Another story tells about some caddies who perform valet services such as dropping off and picking up laundry for their player. It does not go on to tell of one particular player who not only requires that his caddy do those tasks, but to also cook his meals, clean the dishes, and so forth (caddies are much more forthcoming in casual conversations in the parking lot than they might be on the record).
Still another story tells of a caddie nick-named "Last Call" because he never failed to miss last call in a bar. It is hinted that he got this name as a caddie, when the reality is different. He earned that moniker as a player, and that behavior might be one of the reasons he never really made it as a player.
Even though as a whole I enjoyed the book, I am often drawn to little details and errors that others might not notice or even care about.
For example, long-time legendary CBS Sports Associate Director Chuck Will is referred to as "Chuck Wills" in a couple of places. It is not clear if this was intentional as a direct quote or just missed in the editing process.
In the chapter on caddie nicknames, there is a reference to Jeff "Squeaky" Medlin, saying he "HAS (emphasis added) a really high-pitched voice." The only problem here is syntax, as Squeaky died in 1997 of leukemia. If it is not Medlin he is referring to, then a distinction should be made.
Should you read this book? If you keep your expectations low and don't let the tile seduce you, it is a good but not great read. It worked for me because if my ties to many of the players mentioned (and I once caddied for Mark Calcavecchia, who wrote one of the the forewords to the book). But this may not work for everybody.

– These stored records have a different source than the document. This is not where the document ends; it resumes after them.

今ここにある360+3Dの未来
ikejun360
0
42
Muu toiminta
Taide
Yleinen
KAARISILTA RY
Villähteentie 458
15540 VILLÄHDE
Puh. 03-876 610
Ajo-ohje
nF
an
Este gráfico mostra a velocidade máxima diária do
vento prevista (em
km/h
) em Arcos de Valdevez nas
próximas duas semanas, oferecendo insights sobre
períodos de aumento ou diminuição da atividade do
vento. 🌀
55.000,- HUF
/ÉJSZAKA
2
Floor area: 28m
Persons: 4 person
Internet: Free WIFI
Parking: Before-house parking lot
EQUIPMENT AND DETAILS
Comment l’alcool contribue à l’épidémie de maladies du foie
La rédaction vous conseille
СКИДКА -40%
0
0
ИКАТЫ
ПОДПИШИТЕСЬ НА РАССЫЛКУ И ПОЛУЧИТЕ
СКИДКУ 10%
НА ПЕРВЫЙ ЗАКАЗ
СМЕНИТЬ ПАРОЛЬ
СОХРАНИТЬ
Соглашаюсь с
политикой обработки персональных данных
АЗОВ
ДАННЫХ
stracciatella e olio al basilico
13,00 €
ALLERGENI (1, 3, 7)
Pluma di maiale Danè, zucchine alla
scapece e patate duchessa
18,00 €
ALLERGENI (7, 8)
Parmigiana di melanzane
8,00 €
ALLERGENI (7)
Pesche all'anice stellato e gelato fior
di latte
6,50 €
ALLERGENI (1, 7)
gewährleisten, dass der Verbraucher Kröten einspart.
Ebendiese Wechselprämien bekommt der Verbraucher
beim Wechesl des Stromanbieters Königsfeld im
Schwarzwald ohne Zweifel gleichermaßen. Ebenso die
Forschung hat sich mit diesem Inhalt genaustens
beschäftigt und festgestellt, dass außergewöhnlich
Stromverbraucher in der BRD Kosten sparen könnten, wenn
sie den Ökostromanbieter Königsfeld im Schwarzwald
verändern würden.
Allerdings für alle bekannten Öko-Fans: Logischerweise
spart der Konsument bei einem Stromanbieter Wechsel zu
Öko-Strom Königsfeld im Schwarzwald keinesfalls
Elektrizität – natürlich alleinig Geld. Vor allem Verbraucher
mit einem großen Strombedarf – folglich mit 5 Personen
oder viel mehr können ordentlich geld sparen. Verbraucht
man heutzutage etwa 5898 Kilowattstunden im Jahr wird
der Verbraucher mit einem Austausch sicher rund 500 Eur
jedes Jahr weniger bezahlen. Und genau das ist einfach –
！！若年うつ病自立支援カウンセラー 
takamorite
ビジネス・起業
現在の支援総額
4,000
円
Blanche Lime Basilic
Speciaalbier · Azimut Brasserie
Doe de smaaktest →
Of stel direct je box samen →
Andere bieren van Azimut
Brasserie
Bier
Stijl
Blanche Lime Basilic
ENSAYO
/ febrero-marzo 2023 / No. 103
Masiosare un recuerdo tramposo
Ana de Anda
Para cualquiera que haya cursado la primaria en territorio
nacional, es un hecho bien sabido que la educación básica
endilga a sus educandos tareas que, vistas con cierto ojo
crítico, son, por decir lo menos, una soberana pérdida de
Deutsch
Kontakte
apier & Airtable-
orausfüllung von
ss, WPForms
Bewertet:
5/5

There are better books out there for those who want deeper stories and insights. For me, the gold standard has always been Michael Bamberger's The Green Road Home. There is also the recently published Kaddy Korner - Life and Times on the PGA Tour , self-published by Mark Huber. It is this latter book that you really learn why Lynn Strickler is called the "Growler", an attitude that had not changed when I ran into him at a Tampa restaurant in 1999, 16 years after I left the greatest job someone could have.
For the record, I have been fired as a caddie. The only time it happened with the word "fired" (as opposed to not being on the same bag in consecutive weeks without explanation) was when Curt Byrum of The Golf Channel fired me before our practice round at the Quad Cities Open in Moline, Illinois. We had made the cut in Milwaukee the week before. Call it karma or fate, I picked up a Gary Trivisonno's bag for the Monday qualifier, we qualified for the tournament, and made the cut. Curt did not make the cut.